Kedro boasts over 10,000 GitHub stars and powers workflows at companies handling petabytes. But data teams lag on deps—pipenv locks or conda envs gather dust. Snyk flagged this as high severity (CVSS likely 7.5+), yet without broad scanning, it persists. Similar issues plague DVC (another pipeline tool) in the past, underscoring sloppy path handling in Python’s data ecosystem.
Test it yourself on vulnerable versions (pre-1.3.0). Set up a dataset at local://example with versions dir. Then:
import kedro
catalog = kedro.io.DataCatalog.from_config(...)
df = catalog.load("example", version="../..//proc/version") # Escapes to /proc/version
print(df) # Prints kernel version, not dataset
This reads host files directly. In Dockerized runs, it breaches container boundaries if volumes mount host dirs.
Fix It Now
Upgrade to Kedro 1.3.0 or later:
$ pip install kedro>=1.3.0
. The patch sanitizes versions by stripping .., separators, and absolutes, confining loads to the dataset root.
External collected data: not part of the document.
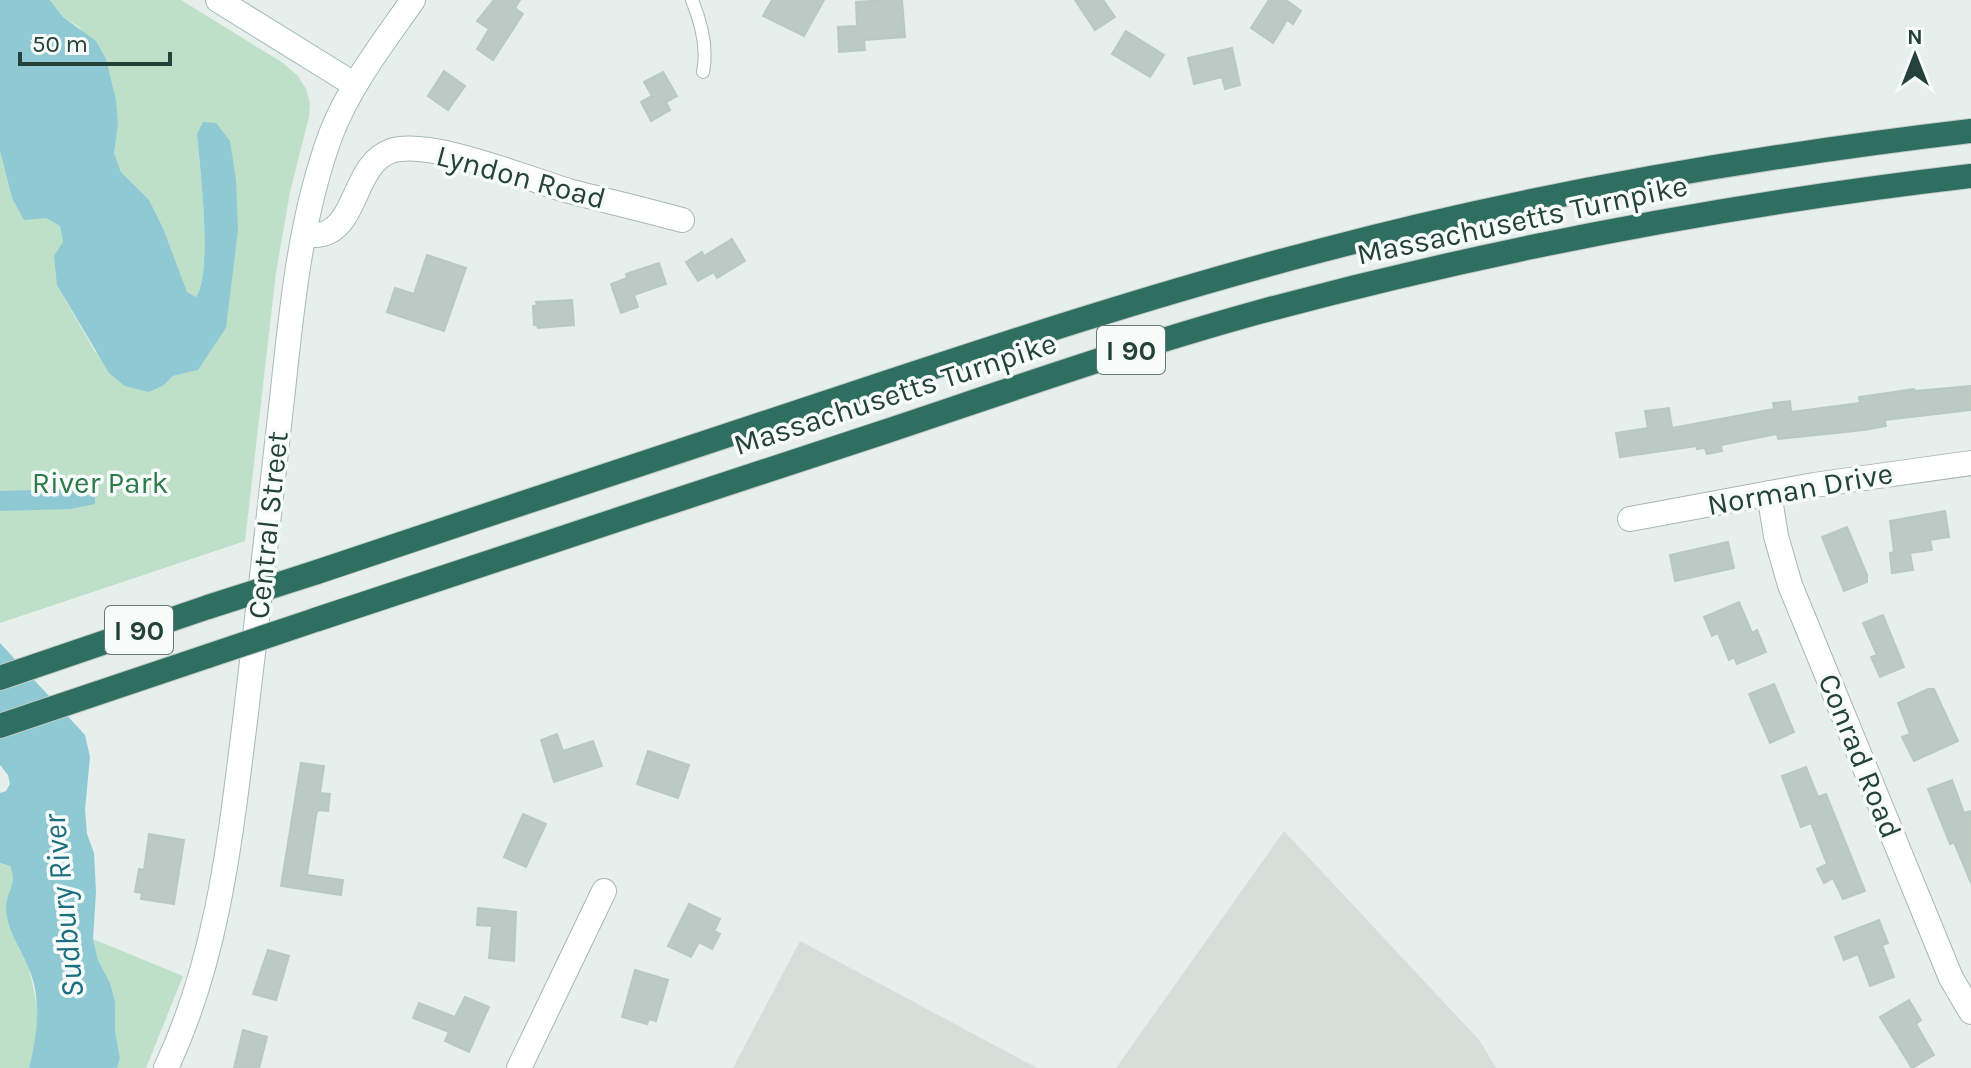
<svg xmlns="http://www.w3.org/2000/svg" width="1971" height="1068" font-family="Karla,sans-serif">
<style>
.built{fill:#d4dfda}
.green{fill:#bfe0c8}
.water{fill:#8ec9d4}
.building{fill:#bbcac4;stroke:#b8c9c2;stroke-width:2}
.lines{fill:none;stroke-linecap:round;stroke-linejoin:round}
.lane-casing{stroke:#a8b8b2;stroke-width:14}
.street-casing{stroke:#a8b8b2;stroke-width:26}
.secondary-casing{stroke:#a4bbb3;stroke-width:26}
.highway-casing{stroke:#c2cac8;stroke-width:26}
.lane{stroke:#fff;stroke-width:12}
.street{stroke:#fff;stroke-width:24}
.secondary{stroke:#fff;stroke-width:24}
.highway{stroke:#2f6f62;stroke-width:24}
.highway-bridge-casing{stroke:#c2cac8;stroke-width:26;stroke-linecap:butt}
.highway-bridge{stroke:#2f6f62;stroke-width:24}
.labels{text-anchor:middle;stroke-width:7;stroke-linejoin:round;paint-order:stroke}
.shield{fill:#f7fbf9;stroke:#637a73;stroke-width:2}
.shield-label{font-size:28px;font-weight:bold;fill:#24423a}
.street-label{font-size:30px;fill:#24423a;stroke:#f7fbf9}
.park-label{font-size:30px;fill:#2d7a4b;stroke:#f7fbf9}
.water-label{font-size:32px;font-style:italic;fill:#1c6f80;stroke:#f7fbf9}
</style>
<rect width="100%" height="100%" fill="#e6efeb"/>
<g class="built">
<path d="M1284,831L1480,1041L1496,1068H1116Z"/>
<path d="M800,941L1037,1068H733Z"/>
</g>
<g class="green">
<path d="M50,0H181L283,63L298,76L306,89L310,103L309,117L290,192L276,273L245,541L0,623V151L12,198L60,226L63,242L57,285L95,352L164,385L173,376L198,370L226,328L197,134C200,170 213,267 196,297L187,293L163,228L149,201L121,172L114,153L118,126L106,59L79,27L63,17Z"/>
<path d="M0,863L10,866L15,877L10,892V925L18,947L29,968L37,1006V1034L29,1068H0Z"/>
<path d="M93,939L183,976L146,1068H117L120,1057L115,1030V1001L110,983L98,960Z"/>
</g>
<g class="water">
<path d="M0,0H50L63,17L96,41L106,59L116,100L118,126L114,153L121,172L149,200L163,228L187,292L196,297C213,271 200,168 197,134L203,122L216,123L230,141L236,180L238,230L226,328L198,370L173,376L164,385L149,392L125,386L109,373L57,285L54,256L63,242L60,226L46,218L24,220L12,198L0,151Z"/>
<path d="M71,489L95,497V504L70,509L0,511V491Z"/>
<path d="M0,643L85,735L90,757L85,810L87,834L94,853L96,892L93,939L98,960L110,983L115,1001V1030L120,1058L117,1068H29C37,1036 42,1003 30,971C22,951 6,929 6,907C7,889 18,885 10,866L0,863V793L6,791L10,784L8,775L0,765Z"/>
</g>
<g class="building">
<path d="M494,0H520L515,8L523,14L493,60L477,49L489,29L477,21Z"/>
<path d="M772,0H824L804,36L763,16Z"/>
<path d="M887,0H902L905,37L864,40L865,50L839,52L838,27L857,26L856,2Z"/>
<path d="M1075,0H1103L1115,17L1095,30Z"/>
<path d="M1269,0H1286L1301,11L1293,24L1287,20L1273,43L1251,28Z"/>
<path d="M1126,31L1164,55L1150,77L1112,54Z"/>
<path d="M1232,48L1240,85L1225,89L1222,77L1194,84L1188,58Z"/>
<path d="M444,71L465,86L448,110L428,96Z"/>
<path d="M663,72L677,96L666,102L670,110L651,121L641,102L652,96L644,82Z"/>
<path d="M732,239L745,261L717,278L714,272L698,281L686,262L702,252L704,256Z"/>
<path d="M427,255L466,268L444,331L387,312L395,288L414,294Z"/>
<path d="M659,263L666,284L634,295L638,307L621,313L611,284L627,278L626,274Z"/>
<path d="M572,300L574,325L538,328L537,325H534L533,306L537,305L536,302Z"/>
<path d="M1971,386V410L1885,420L1886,426L1864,430L1778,439L1777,434L1721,445L1722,451L1707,454L1705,448L1697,449V446L1620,457L1616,433L1648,428L1645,411L1669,408L1672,428L1774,409L1773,403L1790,401L1791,412L1860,403L1859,397L1914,389L1915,391Z"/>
<path d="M1945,511L1949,537L1930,540L1932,550L1910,553L1913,570L1892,573L1890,553L1894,552L1890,521Z"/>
<path d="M1847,527L1867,575V582L1844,591L1822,537Z"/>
<path d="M1728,542L1734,568L1675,581L1670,555Z"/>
<path d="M1739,602L1752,633L1757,630L1766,652L1737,664L1734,657L1729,660L1718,633L1712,636L1704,617Z"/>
<path d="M1883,615L1904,667L1880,677L1871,657L1877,655L1863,623Z"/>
<path d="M1774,684L1794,732L1770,743L1749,694Z"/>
<path d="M1928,689H1934L1958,741L1914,761L1902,737L1910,734L1898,703Z"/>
<path d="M557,734L563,751L593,741L602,766L554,782L541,740Z"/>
<path d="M648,751L689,765L678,798L637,784Z"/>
<path d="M301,763L324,766L320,793L330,794L328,811L318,810L316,815L307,875L343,880L341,895L281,886Z"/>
<path d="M1806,767L1818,797L1826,794L1865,891L1843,899L1833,878L1824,883L1817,869L1827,864L1811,823L1801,827L1782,776Z"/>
<path d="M1952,780L1964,813L1971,811V883L1954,842L1950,844L1928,789Z"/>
<path d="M523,814L546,824L526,867L504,857Z"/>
<path d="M149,834L184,840L174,904L141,899L142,893L135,892L139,869L144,870Z"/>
<path d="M689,904L720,919L714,931L720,934L712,949L699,942L691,957L668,946Z"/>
<path d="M478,908L516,912L514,961L489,958L492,926L477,925Z"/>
<path d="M1879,920L1888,943L1882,945L1894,977L1870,986L1858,954L1844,960L1835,937Z"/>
<path d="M268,950L289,956L276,1000L253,994Z"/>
<path d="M635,970L668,980L656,1021L649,1019L647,1024L622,1017Z"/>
<path d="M465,997L489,1007L469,1052L445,1041L449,1032L413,1018L419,1003L455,1017Z"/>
<path d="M1909,1000L1921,1020L1916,1024L1934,1055L1912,1068L1880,1017Z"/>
<path d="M243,1030L267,1037L259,1068H234Z"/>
</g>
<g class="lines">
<g class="lane-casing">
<path id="lane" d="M692,0C701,22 708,48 703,72"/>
</g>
<g class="street-casing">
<g id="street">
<path d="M304,235C312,235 321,236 328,232C357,219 356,163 391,151C429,138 528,179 569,191C607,201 645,210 682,220"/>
<path d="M1769,493L1776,536L1790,585L1951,978L1971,1012"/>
<path d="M1630,519L1814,485L1971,463"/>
<path d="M519,1068L604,891"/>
</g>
</g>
<g class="secondary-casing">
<g id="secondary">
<path d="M218,0L355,85"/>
<path d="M166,1068C218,958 230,840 245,721C258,611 271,500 283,390C292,304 301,215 331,134C350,85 383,43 413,0"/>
</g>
</g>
<g class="highway-casing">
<g id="highway">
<path d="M317,572C483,516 650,461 816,406C982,351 1149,295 1319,251C1533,194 1751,157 1971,131"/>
<path d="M315,620C504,557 692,495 881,433C1007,391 1132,347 1259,312C1493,249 1730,204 1971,176"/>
<path d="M0,678L208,607"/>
<path d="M0,726L208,656"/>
</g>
</g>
<use href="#lane" class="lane"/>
<use href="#street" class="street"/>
<use href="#secondary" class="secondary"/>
<use href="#highway" class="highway"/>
<g class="highway-bridge-casing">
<g id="highway-bridge">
<path d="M208,607L317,572"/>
<path d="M208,656L315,620"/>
</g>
</g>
<use href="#highway-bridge" class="highway-bridge"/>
</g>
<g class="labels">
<g class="shield">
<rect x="1097" y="326" width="68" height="48" rx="6"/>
<rect x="105" y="606" width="68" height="48" rx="6"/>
</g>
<g class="shield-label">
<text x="1131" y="360">I 90</text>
<text x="139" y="640">I 90</text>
</g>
<g class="street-label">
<text transform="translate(521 177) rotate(15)" y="10">Lyndon Road</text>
<text transform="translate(1522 220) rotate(-12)" y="10">Massachusetts Turnpike</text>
<text transform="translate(895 394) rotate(-18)" y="10">Massachusetts Turnpike</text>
<text transform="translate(1800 489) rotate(-10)" y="10">Norman Drive</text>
<text transform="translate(268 525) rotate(-84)" y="10">Central Street</text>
<text transform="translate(1860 756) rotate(68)" y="10">Conrad Road</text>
</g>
<g class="park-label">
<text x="100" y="493">River Park</text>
</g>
<g class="water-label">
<text transform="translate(63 906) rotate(-96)" y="11">Sudbury River</text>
</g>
</g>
<g transform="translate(1915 56)" stroke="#f7fbf9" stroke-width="6" paint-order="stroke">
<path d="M0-6L14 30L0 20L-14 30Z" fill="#24423a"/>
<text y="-12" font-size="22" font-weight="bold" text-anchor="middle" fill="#24423a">N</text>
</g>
<path d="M20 52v12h150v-12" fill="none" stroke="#24423a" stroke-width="4"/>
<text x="32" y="52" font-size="24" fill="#24423a" stroke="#f7fbf9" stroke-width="6" paint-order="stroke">50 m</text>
</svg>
No upgrade? Workaround by validating inputs. Reject versions with re.match(r'[\\/..\s]', version) or similar. Wrap catalog loads in a sanitizer function. For CLI, parse --load-versions args server-side if automated.
Fair credit: QuantumBlack disclosed transparently via GitHub Advisory (GHSA-m4c5-4v5h-3f2q). Patch landed fast—days after discovery. But skepticism remains: Kedro’s CLI parsing invites abuse in scripts. Data tools need battle-tested utils like pathlib.Path().resolve().relative_to(base) from day one. Scan your deps with pip-audit or Snyk; this vuln exposes how “safe” frameworks falter on basics.
Bottom line: Patch today. In finance or crypto pipelines—where Kedro shines for reproducible flows—this blocks attackers turning version tags into backdoors. Your data integrity depends on it.